[Records for the exercise Boundary: Start]
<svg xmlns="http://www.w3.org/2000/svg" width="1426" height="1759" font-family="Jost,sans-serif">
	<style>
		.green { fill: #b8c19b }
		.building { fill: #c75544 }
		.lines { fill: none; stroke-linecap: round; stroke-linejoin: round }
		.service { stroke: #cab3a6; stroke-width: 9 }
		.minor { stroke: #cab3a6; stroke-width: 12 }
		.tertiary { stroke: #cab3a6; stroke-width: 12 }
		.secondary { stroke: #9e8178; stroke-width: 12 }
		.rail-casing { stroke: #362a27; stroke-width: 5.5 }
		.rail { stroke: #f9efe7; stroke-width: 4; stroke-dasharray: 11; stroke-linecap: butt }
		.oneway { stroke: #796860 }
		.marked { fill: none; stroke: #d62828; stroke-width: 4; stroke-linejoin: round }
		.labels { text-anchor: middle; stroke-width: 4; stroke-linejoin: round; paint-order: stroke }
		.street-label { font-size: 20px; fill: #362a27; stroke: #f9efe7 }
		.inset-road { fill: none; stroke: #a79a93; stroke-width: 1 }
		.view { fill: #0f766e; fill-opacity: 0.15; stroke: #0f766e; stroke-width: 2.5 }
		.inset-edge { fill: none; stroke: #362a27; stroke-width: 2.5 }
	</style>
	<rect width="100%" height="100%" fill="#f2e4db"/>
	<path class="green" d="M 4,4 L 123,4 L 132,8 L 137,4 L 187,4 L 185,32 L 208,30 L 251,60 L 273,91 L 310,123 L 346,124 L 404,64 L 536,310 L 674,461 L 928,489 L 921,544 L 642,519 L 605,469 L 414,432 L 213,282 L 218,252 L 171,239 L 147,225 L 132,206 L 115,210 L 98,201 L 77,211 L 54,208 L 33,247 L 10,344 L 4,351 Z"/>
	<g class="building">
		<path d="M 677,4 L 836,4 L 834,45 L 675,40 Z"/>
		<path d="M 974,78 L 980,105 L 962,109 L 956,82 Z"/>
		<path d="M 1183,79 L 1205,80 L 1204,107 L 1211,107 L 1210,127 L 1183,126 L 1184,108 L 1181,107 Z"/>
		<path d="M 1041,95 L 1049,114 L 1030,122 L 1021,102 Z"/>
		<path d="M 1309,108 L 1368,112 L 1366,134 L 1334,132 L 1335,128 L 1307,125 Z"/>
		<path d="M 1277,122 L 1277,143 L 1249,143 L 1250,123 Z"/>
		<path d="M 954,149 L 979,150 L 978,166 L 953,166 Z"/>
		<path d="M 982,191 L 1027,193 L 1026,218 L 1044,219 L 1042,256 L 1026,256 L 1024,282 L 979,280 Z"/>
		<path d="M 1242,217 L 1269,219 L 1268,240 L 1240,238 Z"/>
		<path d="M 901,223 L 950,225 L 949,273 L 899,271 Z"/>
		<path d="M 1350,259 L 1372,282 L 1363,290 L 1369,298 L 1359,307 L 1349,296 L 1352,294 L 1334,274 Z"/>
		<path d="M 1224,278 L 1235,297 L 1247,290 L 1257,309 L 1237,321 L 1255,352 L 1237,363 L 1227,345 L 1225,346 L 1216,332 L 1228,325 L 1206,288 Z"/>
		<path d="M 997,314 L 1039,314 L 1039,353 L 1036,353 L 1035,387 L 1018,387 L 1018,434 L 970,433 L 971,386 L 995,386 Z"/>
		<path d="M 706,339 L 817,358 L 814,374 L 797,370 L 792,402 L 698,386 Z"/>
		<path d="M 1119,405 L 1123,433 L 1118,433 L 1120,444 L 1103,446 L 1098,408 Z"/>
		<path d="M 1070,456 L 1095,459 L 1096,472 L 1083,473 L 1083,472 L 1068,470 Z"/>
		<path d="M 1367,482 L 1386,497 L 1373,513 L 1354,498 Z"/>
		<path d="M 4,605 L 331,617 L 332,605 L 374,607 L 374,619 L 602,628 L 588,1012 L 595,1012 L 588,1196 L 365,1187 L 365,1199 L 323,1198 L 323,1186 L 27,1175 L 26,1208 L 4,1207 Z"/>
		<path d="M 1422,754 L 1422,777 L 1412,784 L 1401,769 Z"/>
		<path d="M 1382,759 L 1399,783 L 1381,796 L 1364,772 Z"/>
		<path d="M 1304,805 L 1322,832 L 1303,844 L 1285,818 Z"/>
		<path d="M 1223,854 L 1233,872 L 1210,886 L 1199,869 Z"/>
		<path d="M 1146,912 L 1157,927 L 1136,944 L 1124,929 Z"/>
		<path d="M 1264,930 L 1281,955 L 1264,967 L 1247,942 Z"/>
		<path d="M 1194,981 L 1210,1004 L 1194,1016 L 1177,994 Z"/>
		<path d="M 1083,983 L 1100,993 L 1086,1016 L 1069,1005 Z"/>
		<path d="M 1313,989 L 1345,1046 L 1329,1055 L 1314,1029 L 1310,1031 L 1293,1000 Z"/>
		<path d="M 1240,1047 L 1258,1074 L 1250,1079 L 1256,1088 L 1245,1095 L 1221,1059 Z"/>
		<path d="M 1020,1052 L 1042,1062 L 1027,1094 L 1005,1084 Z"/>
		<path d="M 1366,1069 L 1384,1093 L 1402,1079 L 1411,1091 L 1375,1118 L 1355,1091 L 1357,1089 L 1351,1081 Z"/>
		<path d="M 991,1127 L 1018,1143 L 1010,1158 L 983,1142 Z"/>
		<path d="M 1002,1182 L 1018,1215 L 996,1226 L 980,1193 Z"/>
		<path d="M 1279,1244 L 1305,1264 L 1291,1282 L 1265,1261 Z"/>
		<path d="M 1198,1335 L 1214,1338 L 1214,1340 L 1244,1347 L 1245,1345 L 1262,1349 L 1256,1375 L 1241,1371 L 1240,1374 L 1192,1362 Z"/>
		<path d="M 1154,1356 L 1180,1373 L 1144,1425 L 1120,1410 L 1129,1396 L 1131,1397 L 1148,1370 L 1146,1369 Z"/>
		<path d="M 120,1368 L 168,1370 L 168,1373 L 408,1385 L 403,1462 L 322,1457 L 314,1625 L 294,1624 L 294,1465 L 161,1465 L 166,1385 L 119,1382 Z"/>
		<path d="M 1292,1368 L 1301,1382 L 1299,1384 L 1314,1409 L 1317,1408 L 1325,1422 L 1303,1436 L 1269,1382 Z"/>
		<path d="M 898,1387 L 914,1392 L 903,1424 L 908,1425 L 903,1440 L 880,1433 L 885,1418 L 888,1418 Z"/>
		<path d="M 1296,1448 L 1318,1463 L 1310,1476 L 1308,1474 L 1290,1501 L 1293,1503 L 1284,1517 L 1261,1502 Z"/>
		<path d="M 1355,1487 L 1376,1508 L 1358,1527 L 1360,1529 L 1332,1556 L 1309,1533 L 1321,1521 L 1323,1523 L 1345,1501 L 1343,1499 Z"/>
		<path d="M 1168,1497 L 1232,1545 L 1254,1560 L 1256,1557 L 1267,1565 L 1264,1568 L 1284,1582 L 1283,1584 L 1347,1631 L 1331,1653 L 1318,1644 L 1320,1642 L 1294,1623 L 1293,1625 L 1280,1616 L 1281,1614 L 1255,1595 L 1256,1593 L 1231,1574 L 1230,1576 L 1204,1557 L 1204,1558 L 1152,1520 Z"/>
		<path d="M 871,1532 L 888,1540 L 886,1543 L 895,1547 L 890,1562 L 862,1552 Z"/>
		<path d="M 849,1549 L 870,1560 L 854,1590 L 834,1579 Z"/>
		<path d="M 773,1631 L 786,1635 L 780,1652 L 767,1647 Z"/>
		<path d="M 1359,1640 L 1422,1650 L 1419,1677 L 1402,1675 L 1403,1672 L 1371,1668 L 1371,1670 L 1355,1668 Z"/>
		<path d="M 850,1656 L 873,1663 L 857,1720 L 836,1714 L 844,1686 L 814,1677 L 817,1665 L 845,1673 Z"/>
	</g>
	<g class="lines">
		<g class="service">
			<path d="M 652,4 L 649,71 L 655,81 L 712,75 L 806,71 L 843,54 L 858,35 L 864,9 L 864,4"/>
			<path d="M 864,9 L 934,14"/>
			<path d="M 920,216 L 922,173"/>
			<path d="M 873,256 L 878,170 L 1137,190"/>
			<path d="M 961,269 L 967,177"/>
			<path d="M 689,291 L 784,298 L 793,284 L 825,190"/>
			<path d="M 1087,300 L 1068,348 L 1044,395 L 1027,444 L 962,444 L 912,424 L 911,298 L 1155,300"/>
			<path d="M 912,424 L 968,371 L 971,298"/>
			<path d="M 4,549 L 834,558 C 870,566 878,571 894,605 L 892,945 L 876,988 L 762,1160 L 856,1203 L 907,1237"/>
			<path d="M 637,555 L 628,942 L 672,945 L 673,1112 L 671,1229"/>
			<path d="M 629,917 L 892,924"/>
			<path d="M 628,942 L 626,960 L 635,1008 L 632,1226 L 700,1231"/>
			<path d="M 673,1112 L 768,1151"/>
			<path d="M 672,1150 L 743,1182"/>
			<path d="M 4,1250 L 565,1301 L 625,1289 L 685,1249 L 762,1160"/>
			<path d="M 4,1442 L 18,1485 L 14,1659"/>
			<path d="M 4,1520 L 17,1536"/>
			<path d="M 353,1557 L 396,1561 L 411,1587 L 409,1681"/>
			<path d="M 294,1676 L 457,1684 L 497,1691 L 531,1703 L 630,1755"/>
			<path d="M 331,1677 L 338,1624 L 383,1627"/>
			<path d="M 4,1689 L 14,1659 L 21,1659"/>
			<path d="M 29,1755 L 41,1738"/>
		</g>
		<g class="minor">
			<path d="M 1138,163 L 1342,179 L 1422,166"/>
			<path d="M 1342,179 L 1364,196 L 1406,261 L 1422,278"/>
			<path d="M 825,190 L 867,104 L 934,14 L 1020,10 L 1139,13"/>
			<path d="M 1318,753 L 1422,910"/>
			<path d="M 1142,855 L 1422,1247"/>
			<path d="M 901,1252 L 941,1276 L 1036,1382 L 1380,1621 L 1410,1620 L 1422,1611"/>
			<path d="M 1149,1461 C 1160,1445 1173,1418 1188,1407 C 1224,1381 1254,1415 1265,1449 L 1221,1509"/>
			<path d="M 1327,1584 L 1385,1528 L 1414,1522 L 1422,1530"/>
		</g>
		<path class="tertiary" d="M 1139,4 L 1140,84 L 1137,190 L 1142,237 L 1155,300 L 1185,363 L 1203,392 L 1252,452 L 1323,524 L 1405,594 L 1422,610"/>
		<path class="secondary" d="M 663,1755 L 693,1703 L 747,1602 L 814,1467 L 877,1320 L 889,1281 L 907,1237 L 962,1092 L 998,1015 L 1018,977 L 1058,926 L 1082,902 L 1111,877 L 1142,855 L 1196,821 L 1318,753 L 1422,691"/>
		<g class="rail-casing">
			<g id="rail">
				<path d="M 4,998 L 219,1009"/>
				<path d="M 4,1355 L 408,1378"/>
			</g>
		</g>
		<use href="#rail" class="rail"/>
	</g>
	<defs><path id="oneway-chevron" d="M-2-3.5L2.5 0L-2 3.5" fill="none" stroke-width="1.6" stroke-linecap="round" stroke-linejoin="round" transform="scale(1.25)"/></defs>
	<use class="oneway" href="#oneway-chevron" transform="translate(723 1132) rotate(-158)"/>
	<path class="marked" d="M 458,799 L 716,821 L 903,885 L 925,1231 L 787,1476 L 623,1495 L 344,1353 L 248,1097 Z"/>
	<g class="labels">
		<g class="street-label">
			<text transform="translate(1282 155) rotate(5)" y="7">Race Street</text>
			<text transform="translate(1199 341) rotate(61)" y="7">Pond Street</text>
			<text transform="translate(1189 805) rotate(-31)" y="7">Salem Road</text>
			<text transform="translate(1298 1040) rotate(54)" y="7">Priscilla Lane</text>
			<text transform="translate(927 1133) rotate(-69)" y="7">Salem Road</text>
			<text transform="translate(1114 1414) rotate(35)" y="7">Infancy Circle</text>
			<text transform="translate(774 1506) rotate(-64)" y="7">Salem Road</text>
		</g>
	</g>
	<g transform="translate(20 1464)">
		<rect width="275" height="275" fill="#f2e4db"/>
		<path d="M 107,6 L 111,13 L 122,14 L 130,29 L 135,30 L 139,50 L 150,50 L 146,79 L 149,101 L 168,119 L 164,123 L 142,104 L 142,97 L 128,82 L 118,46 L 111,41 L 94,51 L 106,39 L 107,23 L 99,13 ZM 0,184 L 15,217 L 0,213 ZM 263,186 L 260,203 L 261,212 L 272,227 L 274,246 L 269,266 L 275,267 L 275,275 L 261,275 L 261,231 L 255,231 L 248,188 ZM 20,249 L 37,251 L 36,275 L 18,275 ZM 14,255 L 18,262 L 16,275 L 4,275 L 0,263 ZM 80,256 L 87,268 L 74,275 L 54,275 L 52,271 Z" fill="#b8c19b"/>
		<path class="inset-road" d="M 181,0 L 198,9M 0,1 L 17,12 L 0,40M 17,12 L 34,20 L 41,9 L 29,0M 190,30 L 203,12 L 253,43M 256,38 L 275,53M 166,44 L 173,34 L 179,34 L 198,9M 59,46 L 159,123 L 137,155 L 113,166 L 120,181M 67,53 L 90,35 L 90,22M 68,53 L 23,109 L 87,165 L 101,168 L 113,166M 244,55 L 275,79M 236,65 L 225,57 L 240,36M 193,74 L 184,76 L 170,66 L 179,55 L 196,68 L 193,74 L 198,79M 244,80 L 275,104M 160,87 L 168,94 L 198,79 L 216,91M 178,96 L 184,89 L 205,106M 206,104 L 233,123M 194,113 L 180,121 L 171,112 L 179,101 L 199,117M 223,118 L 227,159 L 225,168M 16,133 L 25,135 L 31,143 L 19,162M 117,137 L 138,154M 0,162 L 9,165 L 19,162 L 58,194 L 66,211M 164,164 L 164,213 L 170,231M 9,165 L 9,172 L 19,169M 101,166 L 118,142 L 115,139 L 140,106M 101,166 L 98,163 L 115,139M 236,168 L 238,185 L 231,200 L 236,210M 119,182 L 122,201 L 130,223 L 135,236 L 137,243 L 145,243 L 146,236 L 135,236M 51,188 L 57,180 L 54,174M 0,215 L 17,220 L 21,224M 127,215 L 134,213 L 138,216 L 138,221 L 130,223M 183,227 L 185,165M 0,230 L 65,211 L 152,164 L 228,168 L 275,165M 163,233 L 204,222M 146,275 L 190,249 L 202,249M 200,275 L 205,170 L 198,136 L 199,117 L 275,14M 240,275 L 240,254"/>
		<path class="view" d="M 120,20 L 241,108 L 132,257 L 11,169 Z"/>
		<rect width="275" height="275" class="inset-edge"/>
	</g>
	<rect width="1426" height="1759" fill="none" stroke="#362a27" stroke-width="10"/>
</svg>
[Records for the exercise Boundary: End]
Goal of the exercise —
Return every line above where "lines" appears.

Answer to this problem —
		.lines { fill: none; stroke-linecap: round; stroke-linejoin: round }
	<g class="lines">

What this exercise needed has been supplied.